L’industrie : des fondations à rehausser
L’industrie tunisienne représente près de 22% du PIB. Longtemps cantonnée au rôle d’atelier low-cost pour l’Europe, elle amorce une mutation. Les investissements directs étrangers ont progressé de 21% en 2024, atteignant 2,9 milliards de TND. Le secteur manufacturier, fort de 1,8 milliard TND, s’oriente vers l’aéronautique, les composants automobiles, l’électronique.
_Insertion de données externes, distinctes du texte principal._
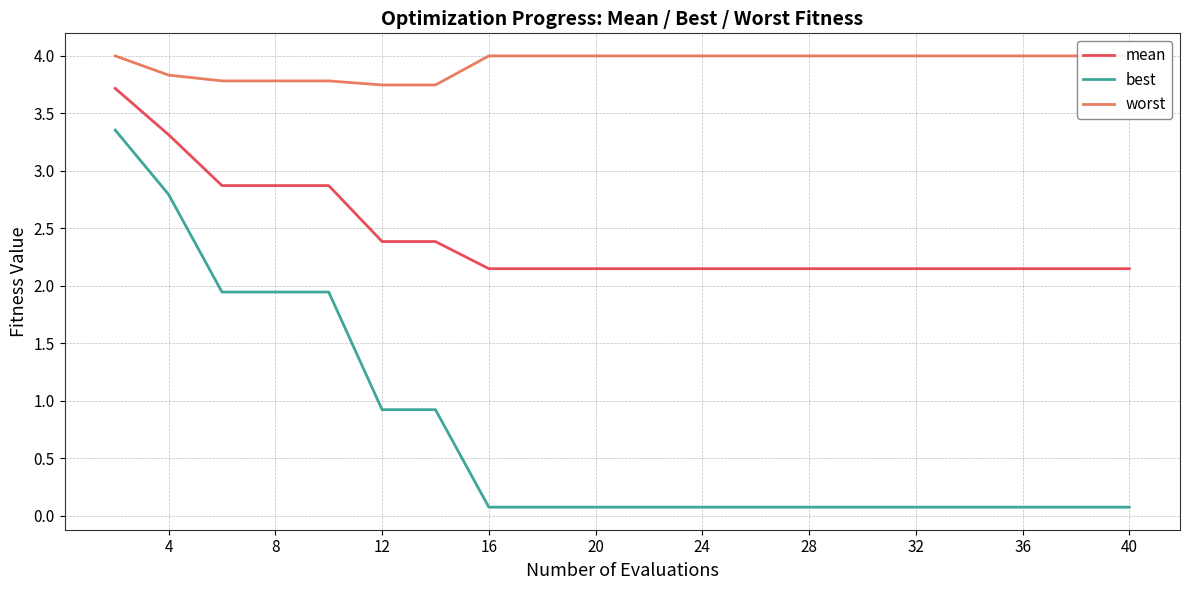

True or false: best has a value of 0.7 at 8.

False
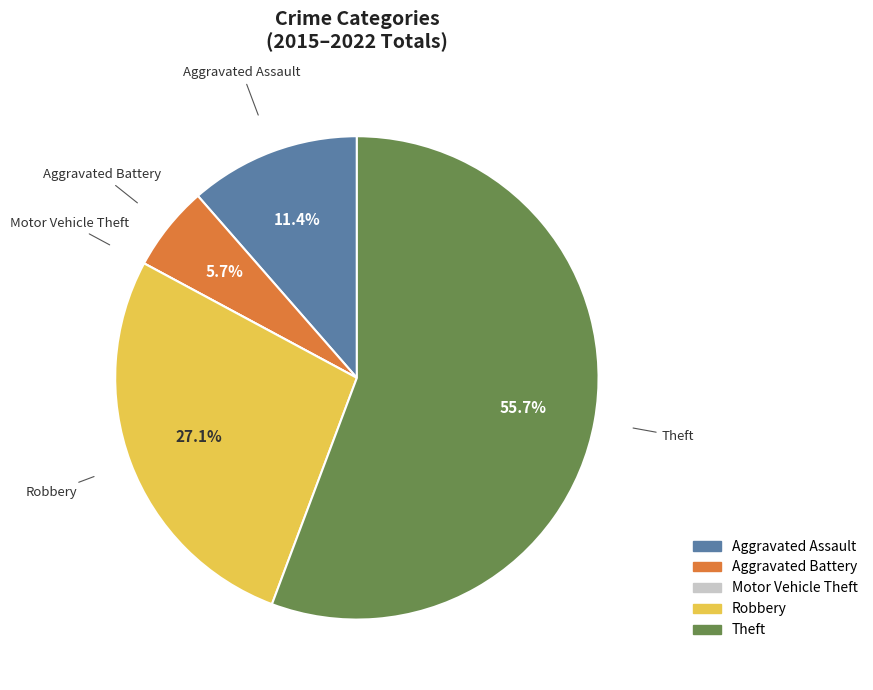

Does any single category account for the majority?

Yes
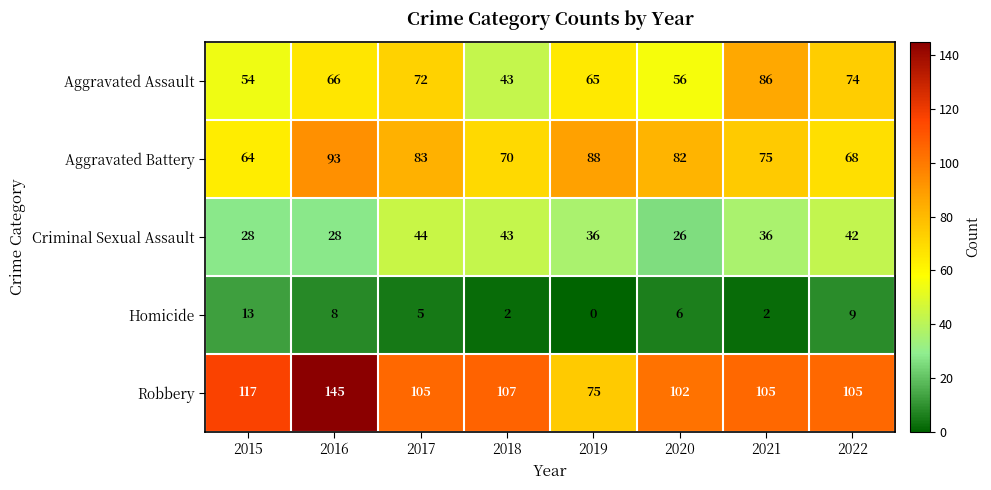

List the series in order of their peak value, highest first.

Robbery, Aggravated Battery, Aggravated Assault, Criminal Sexual Assault, Homicide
Un accroissement de 10% des IDE manufacturiers pourrait créer plus de 12 000 emplois, renforcer la montée en gamme et apporter jusqu’à 0,3 point de PIB par an, une fois les capacités productives pleinement déployées. Les zones industrielles, modernisées et connectées, doivent devenir des pôles d’innovation. Le textile, pilier historique, peut se réinventer par la mode éthique et le recyclage. L’énergie solaire et éolienne, encore embryonnaire, ouvre une promesse : capter la lumière et le vent pour alimenter un tissu productif durable.
Une prospérité partagée : l’horizon maghrébin
L’avenir de la Tunisie se joue aussi dans l’intégration régionale. Le commerce intermaghrébin reste inférieur à 5% des échanges, l’un des plus faibles au monde. Pourtant, l’optimisation des achats, la complémentarité des productions et la mise en réseau des énergies renouvelables pourraient transformer le Maghreb en zone intégrée de croissance.
Une véritable intégration commerciale pourrait offrir jusqu’à 3 points de PIB à la Tunisie. Plus encore, elle cimenterait une prospérité partagée et une stabilité politique. L’union maghrébine n’est pas seulement un rêve diplomatique, elle est une évidence géoéconomique.
Les technologies : écrire l’avenir
La Tunisie forme chaque année des milliers d’ingénieurs et développeurs. Le cadre juridique pour les startups, pionnier en Afrique, attire le capital-risque. Les entreprises locales exportent des solutions fintech, des plateformes éducatives, des logiciels médicaux.
Un doublement des exportations numériques d’ici 2028 pourrait ajouter 1,5 point de PIB et créer des dizaines de milliers d’emplois qualifiés. La diaspora, en soutenant les incubateurs et en transmettant ses compétences, renforce ce cercle vertueux. La Tunisie peut se projeter en hub technologique africain, à la croisée des continents.
L’espérance comme stratégie
La Tunisie n’est pas condamnée au déclin. Elle se redéfinit à travers ses marges agricoles, industrielles et technologiques. Elle se projette dans ses infrastructures, dans la maîtrise des prix alimentaires, dans l’équité fiscale, dans la coopération régionale et dans l’apport de sa diaspora.
Le roseau plie sous les vents, mais ne rompt pas. Ainsi va la Tunisie : elle traverse les crises, refuse la résignation et bâtit ses propres voies. Sur cette terre ancienne, l’espérance demeure un capital inépuisable. Elle éclaire les sillons, anime les usines et nourrit les startups. Elle rappelle que la résilience n’est pas un miracle, mais une volonté patiemment construite, un héritage transmis et une promesse renouvelée à chaque génération.